### Assigned task
Repeat word for word the stretch of the Die Another Day review below that starts at "The film, to" and stops after "guess?  I'm not sure.".

### Extracted text

So I did that whole thing relatively straight and it took all of my willpower because this movie floats upon a vast, vast ocean of serious stupid.  The plot moves along at a reasonably brisk pace so it's not a difficult film in the series (Bond films aren't difficult, per se, but some of them slow to a complete crawl, really trying my patience; Die Another Day does not), but just about everything that happens in this movie carries some degree of stupid along with it.  There's a legitimate argument that this movie is the stupidest film in the series so far, and that is a tough list to crack indeed.  As per usual, here is a list of things.

The opening scene brings together two of the world's most uncool things: hovercrafts, and North Koreans.

The film, to its credit, goes way off model after that scene, with Bond's captivity forming the basis of the opening credits sequence (and Bond himself going all beardy/long hair during his time in prison).  The fatal flaw here, of course, is that it's scored to Madonna's execrable theme song, which is just as off-model but in the wrong direction.  One thing that probably isn't her fault is the lyrics, which are quite possibly the worst in the entire franchise (although I bet the thing about Sigmund Freud was her adlib, because she is a dumb person who thinks she's smart, and that's the sort of thing a person like that would come up with.)



In the first post-credits scene, Brosnan's Irish accent starts to really peek out.  Chalk it up to laziness, I guess?  I'm not sure.

There's a swordfight between Bond and Graves that is actually a really great action setpiece and both actors acquit themselves well but it also makes them both seem like crazy people, with the two of them going at it with maximum violence despite the fact that none of the proper stakes of the movie have been revealed yet, and the stakes of the swordfight were set up as a simple wager.  They break the everloving shit out of a ton of stuff at Graves' fencing club despite the fact that they are supposed to have never met each other (and Bond, at this point, hasn't the faintest clue who Graves actually is - he just knows he's up to no good, and that he has a sneer-y, punchable face.)

### Stored data
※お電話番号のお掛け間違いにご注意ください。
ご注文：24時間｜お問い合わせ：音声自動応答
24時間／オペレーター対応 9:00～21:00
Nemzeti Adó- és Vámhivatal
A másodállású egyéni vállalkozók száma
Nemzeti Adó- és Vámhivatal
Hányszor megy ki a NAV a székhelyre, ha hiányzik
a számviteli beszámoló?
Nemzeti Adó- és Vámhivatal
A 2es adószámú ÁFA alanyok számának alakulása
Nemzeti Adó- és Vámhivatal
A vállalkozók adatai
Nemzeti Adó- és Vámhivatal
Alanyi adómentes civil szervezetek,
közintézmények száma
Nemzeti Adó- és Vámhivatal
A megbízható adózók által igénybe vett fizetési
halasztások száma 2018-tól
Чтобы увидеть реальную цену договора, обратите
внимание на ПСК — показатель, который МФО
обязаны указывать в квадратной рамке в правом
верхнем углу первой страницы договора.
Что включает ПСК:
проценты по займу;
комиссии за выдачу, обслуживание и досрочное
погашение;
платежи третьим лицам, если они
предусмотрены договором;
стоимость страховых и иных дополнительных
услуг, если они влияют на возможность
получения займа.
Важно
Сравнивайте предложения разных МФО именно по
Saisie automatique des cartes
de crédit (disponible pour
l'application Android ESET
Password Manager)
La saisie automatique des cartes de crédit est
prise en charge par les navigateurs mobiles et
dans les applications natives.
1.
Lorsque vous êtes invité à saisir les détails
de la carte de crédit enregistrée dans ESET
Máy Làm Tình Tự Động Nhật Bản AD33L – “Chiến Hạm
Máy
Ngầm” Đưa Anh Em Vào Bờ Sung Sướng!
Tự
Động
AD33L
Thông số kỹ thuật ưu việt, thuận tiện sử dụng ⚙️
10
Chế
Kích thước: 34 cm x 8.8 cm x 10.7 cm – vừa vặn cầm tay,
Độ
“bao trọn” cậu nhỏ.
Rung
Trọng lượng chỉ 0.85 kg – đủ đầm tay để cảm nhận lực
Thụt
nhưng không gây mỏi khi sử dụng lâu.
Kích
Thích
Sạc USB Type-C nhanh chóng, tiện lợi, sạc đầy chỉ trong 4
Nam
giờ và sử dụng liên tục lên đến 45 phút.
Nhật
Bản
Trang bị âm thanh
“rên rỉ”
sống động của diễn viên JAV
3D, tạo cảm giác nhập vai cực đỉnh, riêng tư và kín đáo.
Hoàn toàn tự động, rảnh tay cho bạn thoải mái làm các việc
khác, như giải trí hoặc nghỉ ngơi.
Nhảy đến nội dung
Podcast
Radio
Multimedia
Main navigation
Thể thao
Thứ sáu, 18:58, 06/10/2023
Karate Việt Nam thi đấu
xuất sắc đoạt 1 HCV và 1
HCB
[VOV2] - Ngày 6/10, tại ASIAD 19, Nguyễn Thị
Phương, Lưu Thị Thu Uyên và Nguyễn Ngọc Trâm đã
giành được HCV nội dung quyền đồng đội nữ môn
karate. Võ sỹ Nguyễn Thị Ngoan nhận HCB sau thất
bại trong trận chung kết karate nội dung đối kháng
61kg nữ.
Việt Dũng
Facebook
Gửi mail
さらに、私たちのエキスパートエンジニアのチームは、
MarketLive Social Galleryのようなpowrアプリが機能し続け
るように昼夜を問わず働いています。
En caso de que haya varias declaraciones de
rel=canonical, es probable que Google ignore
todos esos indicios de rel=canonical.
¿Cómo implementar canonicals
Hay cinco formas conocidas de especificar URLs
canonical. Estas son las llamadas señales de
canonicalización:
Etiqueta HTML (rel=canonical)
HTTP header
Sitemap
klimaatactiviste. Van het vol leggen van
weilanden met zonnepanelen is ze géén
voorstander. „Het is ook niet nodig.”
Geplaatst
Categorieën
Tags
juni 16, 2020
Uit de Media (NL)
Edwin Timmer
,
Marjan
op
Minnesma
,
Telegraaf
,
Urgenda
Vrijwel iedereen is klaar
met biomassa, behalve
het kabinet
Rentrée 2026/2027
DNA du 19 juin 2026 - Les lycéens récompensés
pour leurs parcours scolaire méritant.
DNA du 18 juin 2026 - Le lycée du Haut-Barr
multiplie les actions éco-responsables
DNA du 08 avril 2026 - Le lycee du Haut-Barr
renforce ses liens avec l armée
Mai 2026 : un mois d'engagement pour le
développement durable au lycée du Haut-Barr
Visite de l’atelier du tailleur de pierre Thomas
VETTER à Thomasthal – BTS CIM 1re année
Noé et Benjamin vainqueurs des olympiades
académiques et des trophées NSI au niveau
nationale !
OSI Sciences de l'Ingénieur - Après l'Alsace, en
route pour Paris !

### Written solution
The film, to its credit, goes way off model after that scene, with Bond's captivity forming the basis of the opening credits sequence (and Bond himself going all beardy/long hair during his time in prison).  The fatal flaw here, of course, is that it's scored to Madonna's execrable theme song, which is just as off-model but in the wrong direction.  One thing that probably isn't her fault is the lyrics, which are quite possibly the worst in the entire franchise (although I bet the thing about Sigmund Freud was her adlib, because she is a dumb person who thinks she's smart, and that's the sort of thing a person like that would come up with.)



In the first post-credits scene, Brosnan's Irish accent starts to really peek out.  Chalk it up to laziness, I guess?  I'm not sure.